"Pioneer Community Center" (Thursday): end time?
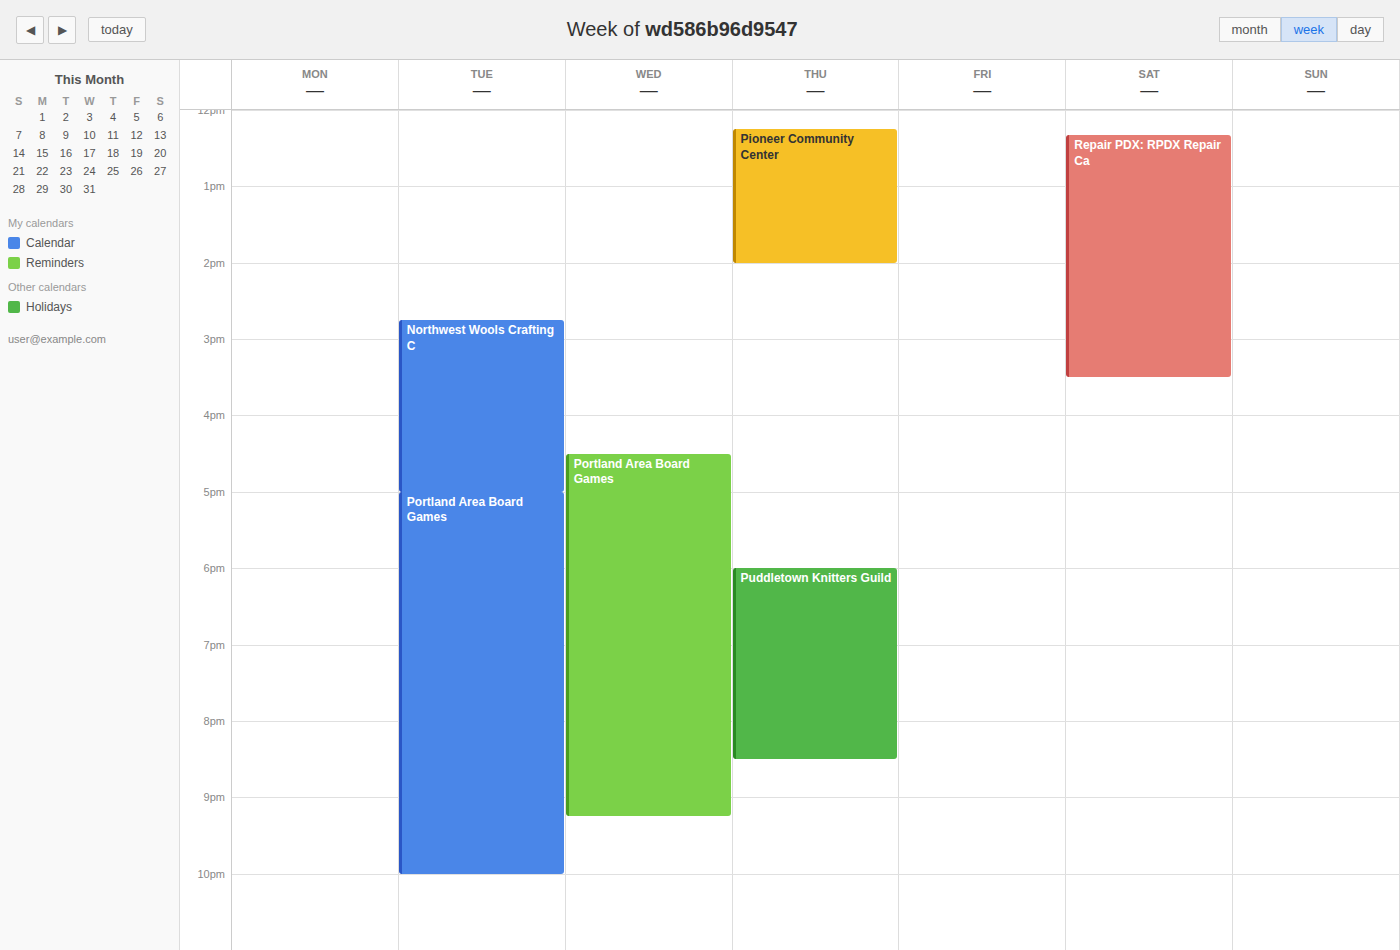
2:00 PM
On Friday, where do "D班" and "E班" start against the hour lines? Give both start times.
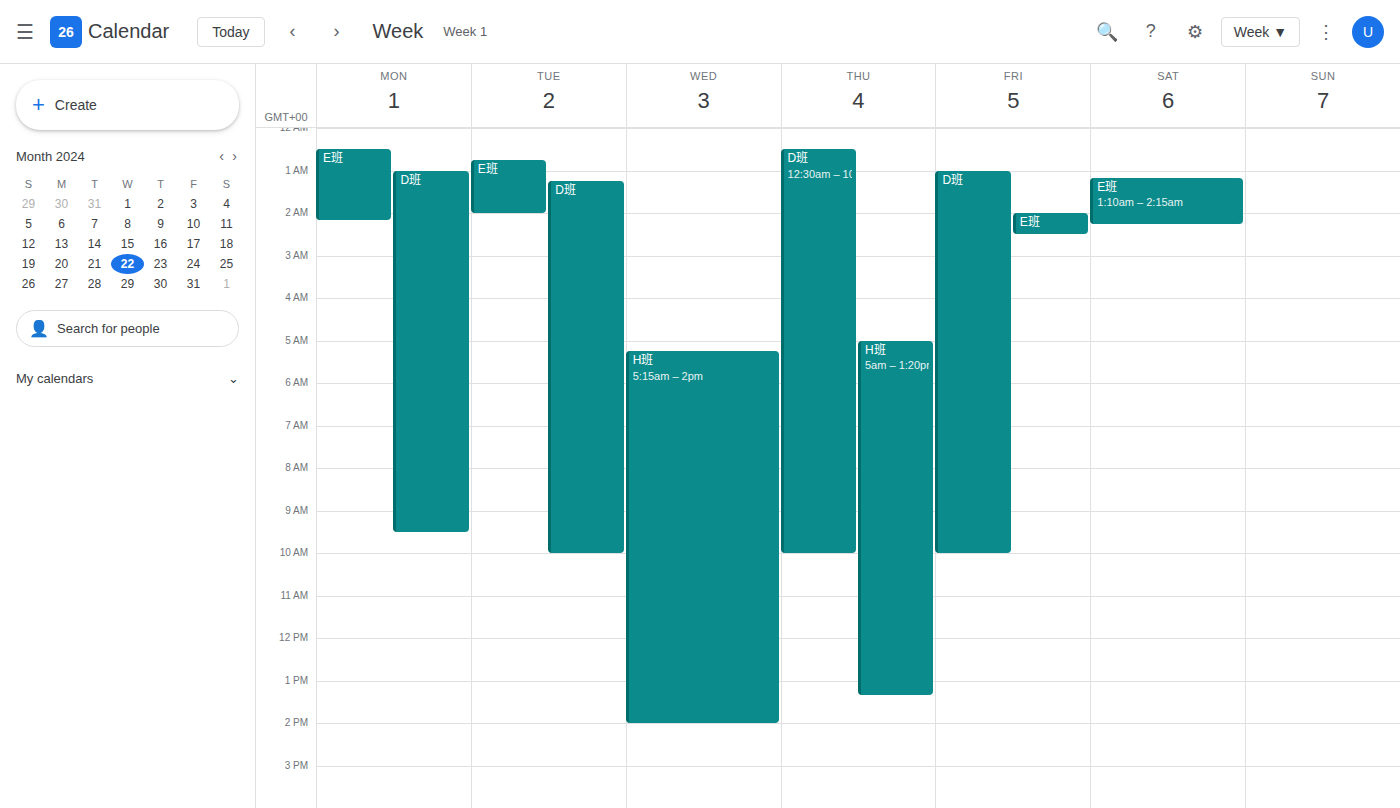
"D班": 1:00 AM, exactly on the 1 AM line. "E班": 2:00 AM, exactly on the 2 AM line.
...
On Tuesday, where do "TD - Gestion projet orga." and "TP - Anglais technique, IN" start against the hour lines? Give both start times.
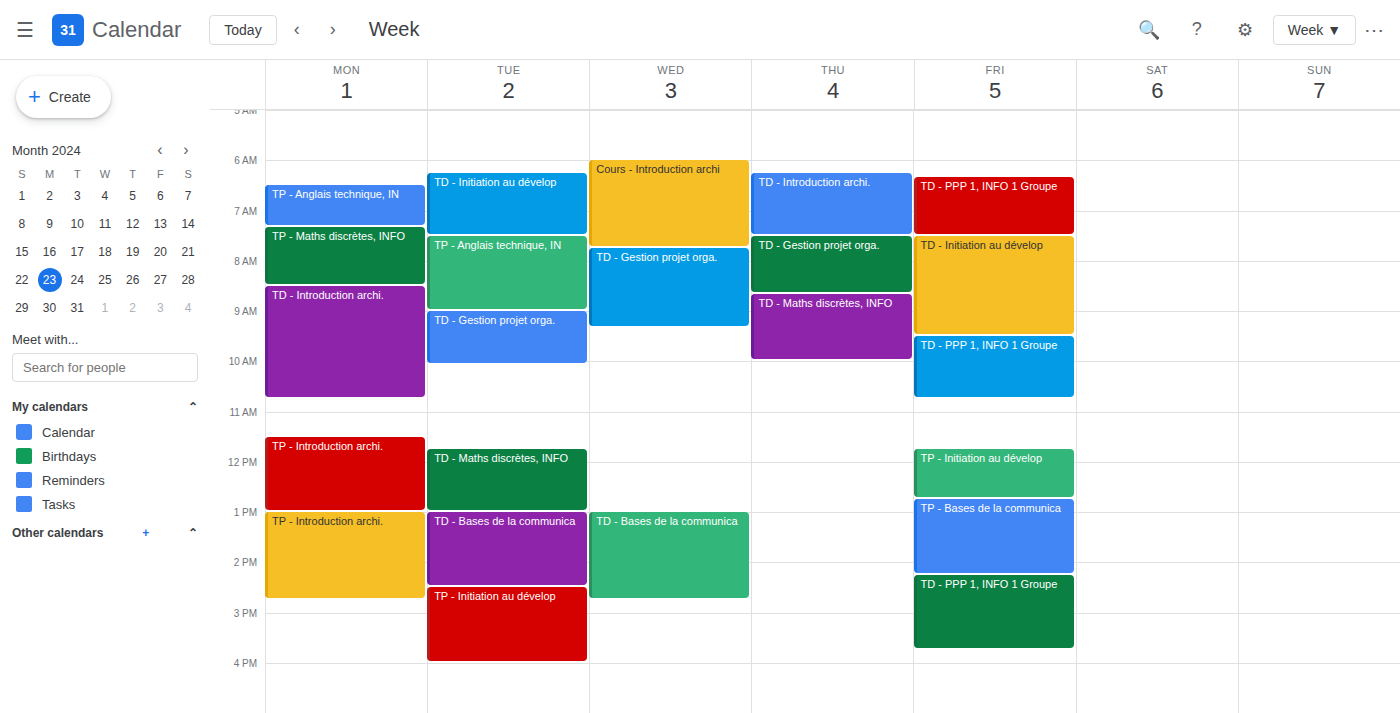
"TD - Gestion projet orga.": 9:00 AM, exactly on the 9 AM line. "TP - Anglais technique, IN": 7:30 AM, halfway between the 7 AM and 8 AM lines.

TASK REQUIREMENTS: Copy the data word for word, starting at the line that contains "(Thursday): end time?" and ending at the line that contains "the 2 AM line.", with both of those lines included. Leave out the pictures.

ANSWER BELOW:
"Pioneer Community Center" (Thursday): end time?
2:00 PM
On Friday, where do "D班" and "E班" start against the hour lines? Give both start times.
"D班": 1:00 AM, exactly on the 1 AM line. "E班": 2:00 AM, exactly on the 2 AM line.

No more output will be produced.